Opinion by: Alma L. L pez, Justice

Sitting: Phil Hardberger, Chief Justice

Tom Rickhoff, Justice

Alma L. L pez, Justice

Delivered and Filed: November 10, 1999

AFFIRMED

Erik Guerra appeals his conviction for aggravated assault. Guerra was charged by indictment with committing the offense by shooting Guillermo Flores with a firearm during a drive-by shooting. At trial, Guerra requested a jury instruction on the lesser included offense of deadly conduct, but the trial judge denied the request. In his only issue on appeal, Guerra contends that the trial court erred by denying his request and that he is now entitled to a new trial.

Charge error is reviewed using the standard set out in Almanza v. State, 686 S.W.2d 157 (Tex. Crim. App. 1985) (op. on reh'g). Under Almanza, an error that was timely objected to at trial will require reversal if the error is calculated to injure the rights of the defendant, meaning that no more than some harm must have occurred to the defendant. Arline v. State, 721 S.W.2d 348, 351-52 (Tex. Crim. App. 1986); Almanza, 686 S.W.2d at 171. In the instant case, Guerra timely objected to the denial of the requested instruction; thus, we will reverse if the trial court was required to instruct the jury on deadly conduct and the failure to do so resulted in some harm to Guerra.

A two-part test exists for determining whether a jury charge must include an instruction on a lesser included offense: First, the lesser included offense must be included within the proof necessary to establish the offense charged. Second, some evidence must exist in the record that would permit the jury rationally to find that if the defendant is guilty, he is guilty of only the lesser offense, and not of the greater offense. See Rousseau v. State, 855 S.W.2d 666, 673 (Tex. Crim. App. 1993). Because deadly conduct is a lesser included offense of aggravated assault,(2) we need only determine whether the record contains evidence that Guerra is guilty only of deadly conduct to ascertain whether the trial judge erred.

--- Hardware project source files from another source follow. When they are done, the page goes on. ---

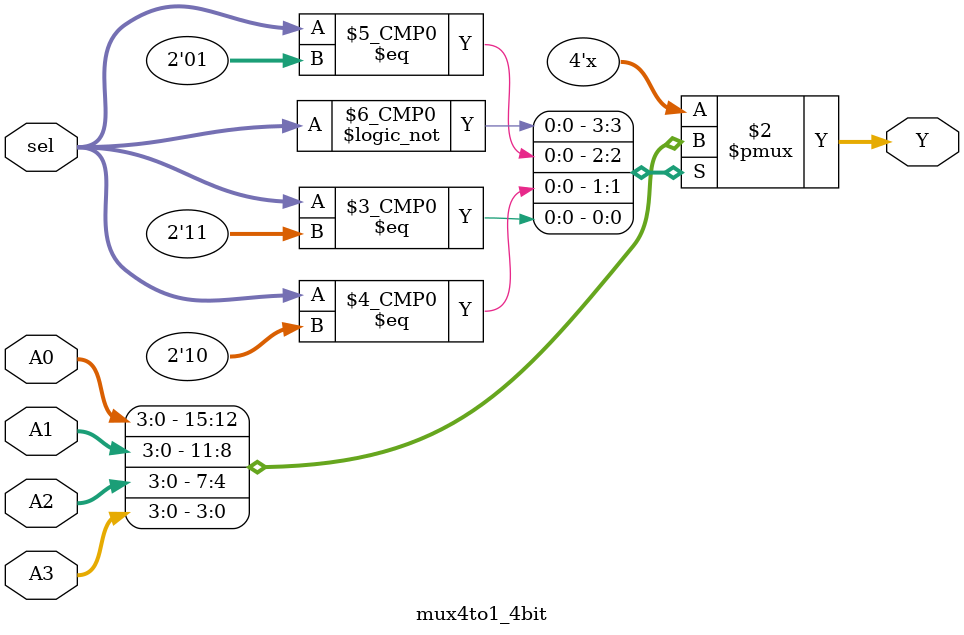
<source format=v>
`timescale 1ns / 1ps


module mux4to1_4bit(
input [3:0] A0,A1,A2,A3,
input [1:0] sel,
output reg [3:0] Y

    );
    
    always @(*) begin
     Y = 4'b0000;
    case(sel) 
    
    2'b00 : Y= A0;//add
    2'b01 : Y= A1;//sub
    2'b10 : Y= A2;//comp
    2'b11 : Y= A3;//reserved 
    default : Y = 4'b0000;
    
    endcase
    end
    
     
endmodule

</source>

After reviewing the record, we conclude that nothing in the record indicates that Guerra was guilty only of deadly conduct. A person commits the offense of deadly conduct if he recklessly engages in conduct that places another person in imminent danger of serious bodily injury; or if he knowingly discharges a firearm at or in the direction of one or more individuals, or at a habitation, building, or vehicle and is reckless about whether the habitation, building, or vehicle is occupied. Tex. Pen. Code 22.05(a), (b) (Vernon 1994). Certainly, the evidence in this case indicates that Guerra was guilty of deadly conduct; however, the evidence does not indicate that he was guilty of only deadly conduct. Instead, the evidence clearly supports Guerra's guilt of aggravated assault.

To commit aggravated assault, a person must intentionally, knowingly, or recklessly cause serious bodily injury to another person, or use or exhibit a deadly weapon during the commission of an assault. Id. 22.02. To commit an assault, a person intentionally, knowingly, or recklessly causes bodily injury to another person or threatens another with imminent bodily harm. Id. 22.01. In the instant case, ample evidence exists that Guerra committed an aggravated assault by intentionally causing serious bodily injury to Guillermo Flores, and by using a deadly weapon to cause bodily injury to Flores.

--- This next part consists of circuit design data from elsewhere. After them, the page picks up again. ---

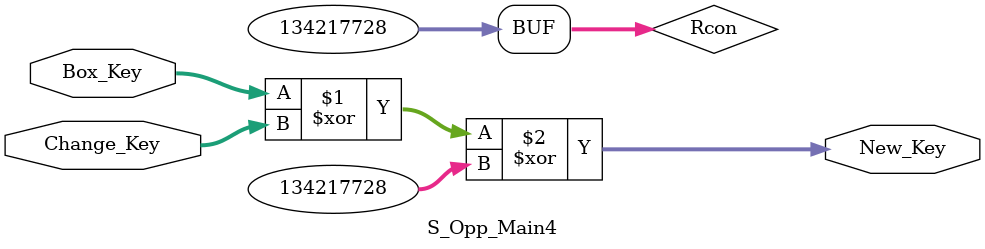
<source format=v>
module S_Opp_Main4(Box_Key,Change_Key,New_Key);
  
  input[31:0]Box_Key,Change_Key;
  
  output[31:0]New_Key;
  
  wire [31:0]Rcon;

assign Rcon=32'b0000_1000_0000_0000_0000_0000_0000_0000;

assign New_Key=Box_Key ^ Change_Key ^ Rcon;

endmodule





</source>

Specifically, Flores testified that upon exiting an Auto Zone store, he heard someone yell, "Bitch." Knowing that the comment referred to him, Flores turned around to see Guerra and Gabriel Navarro in Guerra's truck. At that moment, he observed Navarro, who was driving the truck, shoot him once with a black gun. Having been hit, he looked down at his leg, and then turned again to observe Guerra fire multiple shots at him with a chrome gun. Flores was struck again, this time in the buttocks. Flores further testified about the seriousness of his resulting wounds and about his subsequent disabilities. As to Guerra's motivation for shooting him, Flores explained that both he and Guerra had been members of the "Ambrose" gang. He described how he (Flores) had been "exed" out of the gang, and that Guerra had told him that he (Flores) had put him (Guerra) on the cross, and that as a result, he (Flores) had to die.

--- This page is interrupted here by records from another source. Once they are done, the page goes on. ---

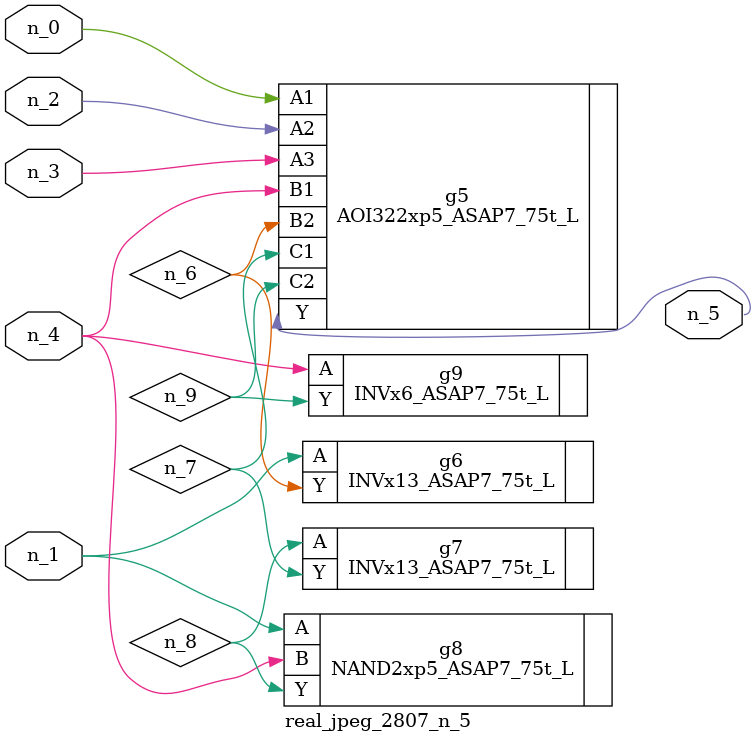
<source format=v>
module real_jpeg_2807_n_5 (n_4, n_0, n_1, n_2, n_3, n_5);

input n_4;
input n_0;
input n_1;
input n_2;
input n_3;

output n_5;

wire n_8;
wire n_6;
wire n_7;
wire n_9;

AOI322xp5_ASAP7_75t_L g5 ( 
.A1(n_0),
.A2(n_2),
.A3(n_3),
.B1(n_4),
.B2(n_6),
.C1(n_7),
.C2(n_9),
.Y(n_5)
);

INVx13_ASAP7_75t_L g6 ( 
.A(n_1),
.Y(n_6)
);

NAND2xp5_ASAP7_75t_L g8 ( 
.A(n_1),
.B(n_4),
.Y(n_8)
);

INVx6_ASAP7_75t_L g9 ( 
.A(n_4),
.Y(n_9)
);

INVx13_ASAP7_75t_L g7 ( 
.A(n_8),
.Y(n_7)
);


endmodule
</source>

Flores's testimony was supported by the testimony of Officer Alfred Valdez. Officer Valdez was in the vicinity of the Auto Zone store when he heard the gunshots. He reached the store within two to three minutes after the shots were fired. He discovered Flores on the ground, bleeding from his wounds. Valdez questioned Flores about what had occurred and Flores stated that Erik Guerra had shot him. As to Guerra's motivation for the assault, Tom Zaldivar, an adult probation officer assigned to the gang unit, testified that Guerra had told him prior to the shooting that he (Guerra) would fight Flores upon sight.

Because this testimony indicates that Guerra was guilty of committing the offense of aggravated assault, Guerra was not entitled to a jury instruction on deadly conduct. See Rousseau, 855 S.W.2d at 673. Thus, the trial judge did not err by denying his request for the instruction. As a result, we overrule Guerra's issue on appeal and affirm the judgment of the trial court.

 

Alma L. L pez, Justice

DO NOT PUBLISH

1. The Honorable W.E. Bachus presided over the trial.

2. See Bell v. State, 693 S.W.2d 434, 437-39 (Tex. Crim. App. 1985); Guzman v. State, 988 S.W.2d 884, 885 (Tex. App.--Corpus Christi 1999, no pet.).